The pastor, Elder Brother Thad Kizowski, is locally famous for his mid-sermon animated gestures. But his aren’t the wild gesticulations you see on Sunday morning TV. He’s not your televangelist preacher who cries and wails in an Easter-colored suit, the kind that reasons with the camera, a salesman for the divine. A serious man, Brother Kizowski is especially serious today. This is the inaugural morning worship of a half week’s convention here in a newly purchased theater. Every New York congregation, even some from out of state, friends in Christ from across the great ministerial map who have thicker wallets have focused their prayers and financial efforts on this for going on five years now. They have filled up donation boxes with children’s change, quarters, nickels, dimes, and spare adult dollar bills, and sometimes paychecks
Pay to the Order of …
The Lord has seen fit this year to provide them, for the first time, a place of their own for large conventions. A place to congregate, and feel as one. A new home.

Kizowski is a gray-haired Polish man who buried his father not two weeks ago, a camp survivor undone by a bathtub slip and fall. Kizowski’s hands remain motionless and at his sides for much of the time, except for when, like in karate, they cut the air to punctuate a special point or phrase. Slice upward when you speak of Heaven, to the side when you speak of Earth. Brother Kizowski, in his dog-brown suit, straightens his back and lapel, and waits for the bustle in the great room to settle. He welcomes the crowd as Bob Pullsey walks onstage.

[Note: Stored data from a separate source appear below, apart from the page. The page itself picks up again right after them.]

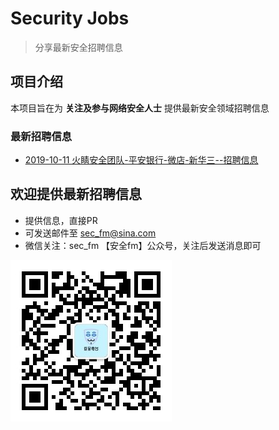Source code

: # Security Jobs

> 分享最新安全招聘信息

## 项目介绍

本项目旨在为 **关注及参与网络安全人士** 提供最新安全领域招聘信息

### 最新招聘信息

- [2019-10-11 火睛安全团队-平安银行-微店-新华三--招聘信息](2019-10-11.md)



## 欢迎提供最新招聘信息

- 提供信息，直接PR
- 可发送邮件至 sec_fm@sina.com
- 微信关注：sec_fm 【安全fm】公众号，关注后发送消息即可

![sec_fm](/img/sec_fm.jpg)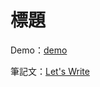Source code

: # 標題

Demo：[demo](https://letswritetw.github.io/XXX/)

筆記文：[Let's Write](https://www.letswrite.tw/XXX/)
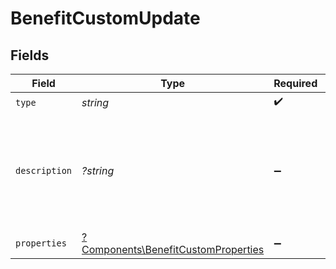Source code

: # BenefitCustomUpdate


## Fields

| Field                                                                                     | Type                                                                                      | Required                                                                                  | Description                                                                               |
| ----------------------------------------------------------------------------------------- | ----------------------------------------------------------------------------------------- | ----------------------------------------------------------------------------------------- | ----------------------------------------------------------------------------------------- |
| `type`                                                                                    | *string*                                                                                  | :heavy_check_mark:                                                                        | N/A                                                                                       |
| `description`                                                                             | *?string*                                                                                 | :heavy_minus_sign:                                                                        | The description of the benefit. Will be displayed on products having this benefit.        |
| `properties`                                                                              | [?Components\BenefitCustomProperties](../../Models/Components/BenefitCustomProperties.md) | :heavy_minus_sign:                                                                        | N/A                                                                                       |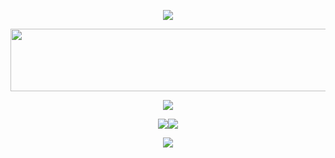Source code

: <p align="Center">
  <img src= "https://readme-typing-svg.demolab.com?font=Fira+Code&weight=900&size=34&duration=10000&pause=&color=145414&center=true&vCenter=true&width=435&lines=My+README!">
</p>

<img src= "https://media1.giphy.com/media/v1.Y2lkPTc5MGI3NjExdngwcnc3cTIxMHp1cTRoMzB2aWw5amszYWdwOTRhdTRna3Ntb3dkdyZlcD12MV9pbnRlcm5hbF9naWZfYnlfaWQmY3Q9Zw/9WC8WTZsFxkRi/giphy.gif" width="1000" height="100" align="center">

<p align="center">
  <img src= "https://readme-typing-svg.demolab.com?font=Fira+Code&weight=900&pause=1000&color=F7F7F7&center=true&vCenter=true&width=435&lines=Namaste!;My+name+is+Aarav!;And+I'm+a+14Y+Old+Developer!](https://readme-typing-svg.herokuapp.com?font=Fira+Code&weight=900&pause=1000&color=149414&center=true&vCenter=true&width=435&lines=Namaste!;I'm+Aarav!;A+14Y+Old+Developer!"
</p>

<p align="center">
  <img src= "https://github-readme-stats.vercel.app/api?username=Aarav2709&theme=blue-green&show_icons=true&hide_border=true&count_private=true"><img src="https://github-readme-streak-stats.herokuapp.com/?user=Aarav2709&theme=blue-green&hide_border=true">
</p>

<p align="center">
  <img src= "https://github-readme-stats.vercel.app/api/top-langs/?username=Aarav2709&theme=blue-green&show_icons=true&hide_border=true&layout=compact">
</p>
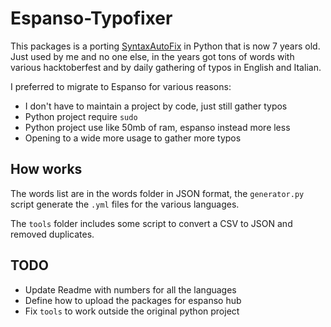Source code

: # Espanso-Typofixer

This packages is a porting [SyntaxAutoFix](https://github.com/Mte90/SyntaxAutoFix) in Python that is now 7 years old.  
Just used by me and no one else, in the years got tons of words with various hacktoberfest and by daily gathering of typos in English and Italian.

I preferred to migrate to Espanso for various reasons:

* I don't have to maintain a project by code, just still gather typos
* Python project require `sudo`
* Python project use like 50mb of ram, espanso instead more less
* Opening to a wide more usage to gather more typos

## How works

The words list are in the words folder in JSON format, the `generator.py` script generate the `.yml` files for the various languages.

The `tools` folder includes some script to convert a CSV to JSON and removed duplicates.

## TODO

* Update Readme with numbers for all the languages
* Define how to upload the packages for espanso hub
* Fix `tools` to work outside the original python project
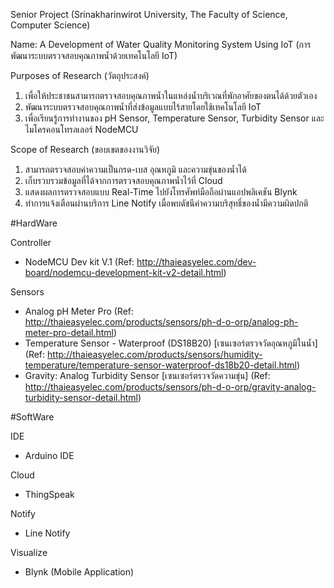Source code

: Senior Project (Srinakharinwirot University, The Faculty of Science, Computer Science)

Name: A Development of Water Quality Monitoring System Using IoT (การพัฒนาระบบตรวจสอบคุณภาพน้ำด้วยเทคโนโลยี IoT)

Purposes of Research (วัตถุประสงค์)
1. เพื่อให้ประชาชนสามารถตรวจสอบคุณภาพน้ำในแหล่งน้ำบริเวณที่พักอาศัยของตนได้ด้วยตัวเอง 
2. พัฒนาระบบตรวจสอบคุณภาพน้ำที่ส่งข้อมูลแบบไร้สายโดยใช้เทคโนโลยี IoT
3. เพื่อเรียนรู้การทำงานของ pH Sensor, Temperature Sensor, Turbidity Sensor และไมโครคอนโทรลเลอร์ NodeMCU

Scope of Research (ขอบเขตของงานวิจัย)
1. สามารถตรวจสอบค่าความเป็นกรด-เบส อุณหภูมิ และความขุ่นของน้ำได้
2. เก็บรวบรวมข้อมูลที่ได้จากการตรวจสอบคุณภาพน้ำไว้ที่ Cloud
3. แสดงผลการตรวจสอบแบบ Real-Time ไปยังโทรศัพท์มือถือผ่านแอปพลิเคชัน Blynk
4. ทำการแจ้งเตือนผ่านบริการ Line Notify เมื่อพบดัชนีค่าความบริสุทธิ์ของน้ำมีความผิดปกติ

#HardWare

Controller
- NodeMCU Dev kit V.1 (Ref: http://thaieasyelec.com/dev-board/nodemcu-development-kit-v2-detail.html)

Sensors
- Analog pH Meter Pro (Ref: http://thaieasyelec.com/products/sensors/ph-d-o-orp/analog-ph-meter-pro-detail.html)
- Temperature Sensor - Waterproof (DS18B20) [เซนเซอร์ตรวจวัดอุณหภูมิในน้ำ] (Ref: http://thaieasyelec.com/products/sensors/humidity-temperature/temperature-sensor-waterproof-ds18b20-detail.html)
- Gravity: Analog Turbidity Sensor [เซนเซอร์ตรวจวัดความขุ่น] (Ref: http://thaieasyelec.com/products/sensors/ph-d-o-orp/gravity-analog-turbidity-sensor-detail.html)

#SoftWare

IDE
- Arduino IDE

Cloud
- ThingSpeak

Notify
- Line Notify

Visualize
- Blynk (Mobile Application)
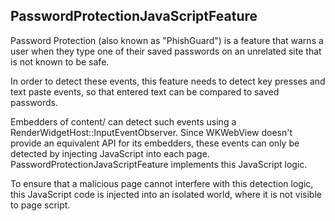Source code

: ## PasswordProtectionJavaScriptFeature

Password Protection (also known as "PhishGuard") is a feature that warns a user
when they type one of their saved passwords on an unrelated site that is not
known to be safe.

In order to detect these events, this feature needs to detect key presses and
text paste events, so that entered text can be compared to saved passwords.

Embedders of content/ can detect such events using a
RenderWidgetHost::InputEventObserver. Since WKWebView doesn't provide an
equivalent API for its embedders, these events can only be detected by
injecting JavaScript into each page. PasswordProtectionJavaScriptFeature
implements this JavaScript logic.

To ensure that a malicious page cannot interfere with this detection logic,
this JavaScript code is injected into an isolated world, where it is not
visible to page script.
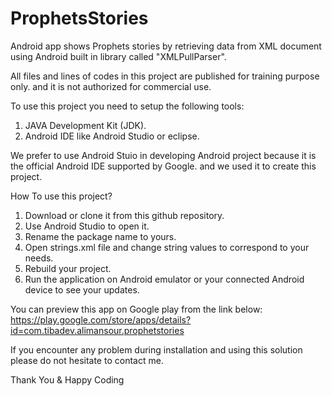 # ProphetsStories
Android app shows Prophets stories by retrieving data from XML document using Android built in library called "XMLPullParser".

All files and lines of codes in this project are published for training purpose only. and it is not authorized for commercial use.

To use this project you need to setup the following tools:
1. JAVA Development Kit (JDK).
2. Android IDE like Android Studio or eclipse.

We prefer to use Android Stuio in developing Android project because it is the official Android IDE supported by Google.
and we used it to create this project.

How To use this project?
1. Download or clone it from this github repository. 
2. Use Android Studio to open it.
3. Rename the package name to yours.
4. Open strings.xml file and change string values to correspond to your needs.
5. Rebuild your project.
6. Run the application on Android emulator or your connected Android device to see your updates.

You can preview this app on Google play from the link below:
https://play.google.com/store/apps/details?id=com.tibadev.alimansour.prophetstories

If you encounter any problem during installation and using this solution please do not hesitate to contact me.

Thank You & Happy Coding
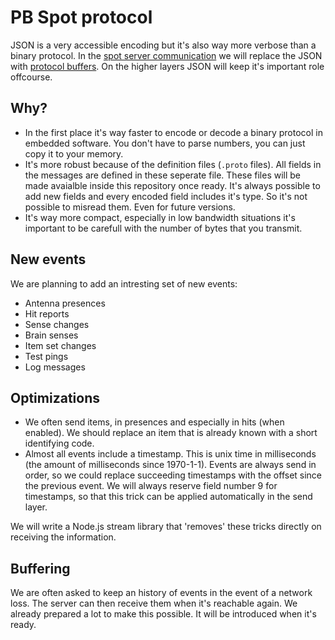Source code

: PB Spot protocol
================

JSON is a very accessible encoding but it's also way more verbose than a binary protocol. In the [spot server communication](spot_protocol.md) we will replace the JSON with [protocol buffers](https://developers.google.com/protocol-buffers/). On the higher layers JSON will keep it's important role offcourse.

Why?
----

* In the first place it's way faster to encode or decode a binary protocol in embedded software. You don't have to parse numbers, you can just copy it to your memory. 
* It's more robust because of the definition files (`.proto` files). All fields in the messages are defined in these seperate file. These files will be made avaialble inside this repository once ready. It's always possible to add new fields and every encoded field includes it's type. So it's not possible to misread them. Even for future versions.
* It's way more compact, especially in low bandwidth situations it's important to be carefull with the number of bytes that you transmit.

New events
----------

We are planning to add an intresting set of new events:
* Antenna presences
* Hit reports
* Sense changes
* Brain senses
* Item set changes
* Test pings
* Log messages

Optimizations
-------------

* We often send items, in presences and especially in hits (when enabled). We should replace an item that is already known with a short identifying code.
* Almost all events include a timestamp. This is unix time in milliseconds (the amount of milliseconds since 1970-1-1). Events are always send in order, so we could replace succeeding timestamps with the offset since the previous event. We will always reserve field number 9 for timestamps, so that this trick can be applied automatically in the send layer.

We will write a Node.js stream library that 'removes' these tricks directly on receiving the information.

Buffering
---------

We are often asked to keep an history of events in the event of a network loss. The server can then receive them when it's reachable again. We already prepared a lot to make this possible. It will be introduced when it's ready.
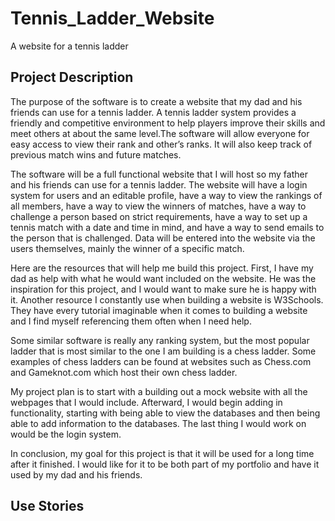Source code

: # Tennis_Ladder_Website
A website for a tennis ladder

## Project Description 

The purpose of the software is to create a website that my dad and his friends can use for a tennis ladder. A tennis ladder system provides a friendly and competitive environment to help players improve their skills and meet others at about the same level.The software will allow everyone for easy access to view their rank and other’s ranks. It will also keep track of previous match wins and future matches.

The software will be a full functional website that I will host so my father and his friends can use for a tennis ladder. The website will have a login system for users and an editable profile, have a way to view the rankings of all members, have a way to view the winners of matches, have a way to challenge a person based on strict requirements, have a way to set up a tennis match with a date and time in mind, and have a way to send emails to the person that is challenged. Data will be entered into the website via the users themselves, mainly the winner of a specific match.

Here are the resources that will help me build this project. First, I have my dad as help with what he would want included on the website. He was the inspiration for this project, and I would want to make sure he is happy with it. Another resource I constantly use when building a website is W3Schools. They have every tutorial imaginable when it comes to building a website and I find myself referencing them often when I need help. 

Some similar software is really any ranking system, but the most popular ladder that is most similar to the one I am building is a chess ladder. Some examples of chess ladders can be found at websites such as Chess.com and Gameknot.com which host their own chess ladder.

My project plan is to start with a building out a mock website with all the webpages that I would include. Afterward, I would begin adding in functionality, starting with being able to view the databases and then being able to add information to the databases. The last thing I would work on would be the login system.

In conclusion, my goal for this project is that it will be used for a long time after it finished. I would like for it to be both part of my portfolio and have it used by my dad and his friends.

## Use Stories


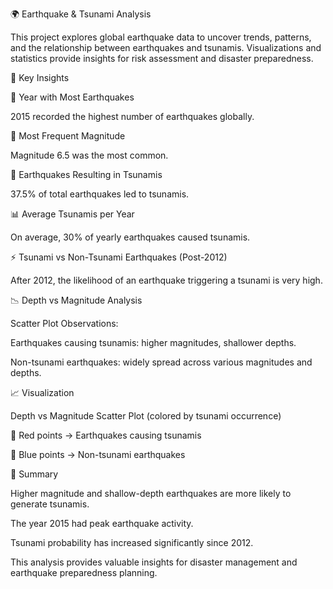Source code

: 🌍 Earthquake & Tsunami Analysis

This project explores global earthquake data to uncover trends, patterns, and the relationship between earthquakes and tsunamis. Visualizations and statistics provide insights for risk assessment and disaster preparedness.

🔹 Key Insights

📅 Year with Most Earthquakes

2015 recorded the highest number of earthquakes globally.

📏 Most Frequent Magnitude

Magnitude 6.5 was the most common.

🌊 Earthquakes Resulting in Tsunamis

37.5% of total earthquakes led to tsunamis.

📊 Average Tsunamis per Year

On average, 30% of yearly earthquakes caused tsunamis.

⚡ Tsunami vs Non-Tsunami Earthquakes (Post-2012)

After 2012, the likelihood of an earthquake triggering a tsunami is very high.

📉 Depth vs Magnitude Analysis

Scatter Plot Observations:

Earthquakes causing tsunamis: higher magnitudes, shallower depths.

Non-tsunami earthquakes: widely spread across various magnitudes and depths.

📈 Visualization

Depth vs Magnitude Scatter Plot (colored by tsunami occurrence)

🔴 Red points → Earthquakes causing tsunamis

🔵 Blue points → Non-tsunami earthquakes

📝 Summary

Higher magnitude and shallow-depth earthquakes are more likely to generate tsunamis.

The year 2015 had peak earthquake activity.

Tsunami probability has increased significantly since 2012.

This analysis provides valuable insights for disaster management and earthquake preparedness planning.
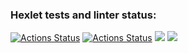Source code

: ### Hexlet tests and linter status:
[![Actions Status](https://github.com/MaryKom/java-project-78/workflows/github-actions.yml/badge.svg)](https://github.com/MaryKom/java-project-78/actions)
[![Actions Status](https://github.com/MaryKom/java-project-78/workflows/hexlet-check/badge.svg)](https://github.com/MaryKom/java-project-78/actions)
<a href="https://codeclimate.com/github/MaryKom/java-project-78/maintainability"><img src="https://api.codeclimate.com/v1/badges/13eb688e4eac1c9372cc/maintainability" /></a>
<a href="https://codeclimate.com/github/MaryKom/java-project-78/test_coverage"><img src="https://api.codeclimate.com/v1/badges/13eb688e4eac1c9372cc/test_coverage" /></a>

“Good morning, brothers and sisters!”

Kizowski waves to the audience with both hands and nods at approaching Brother Pullsey. And at first they’re all of them out there wondering, even Josiah, what’s this, why is Brother Pullsey onstage with the pastor? Pullsey whispers something into the pastor’s ear …

Kizowski booms: “What a special day on God’s good Earth! Is it not?”

But now it’s clear, even kind of comic, why Pullsey is interrupting the speaker. It’s the microphone—the threaded grip has loosened, and the mic is slowly shrinking down inside its metal sleeve. With Kizowski’s hands slicing out, the way he does, and with the mic stand lowering, Kizowski appears to be growing in stature, like he’s levitating just above the floor. The mic continues to slide slowly down. A staggered laugh moves through the crowd, slightly checked but growing steadily. You never really know when to laugh in church. Especially when Kizowski’s onstage.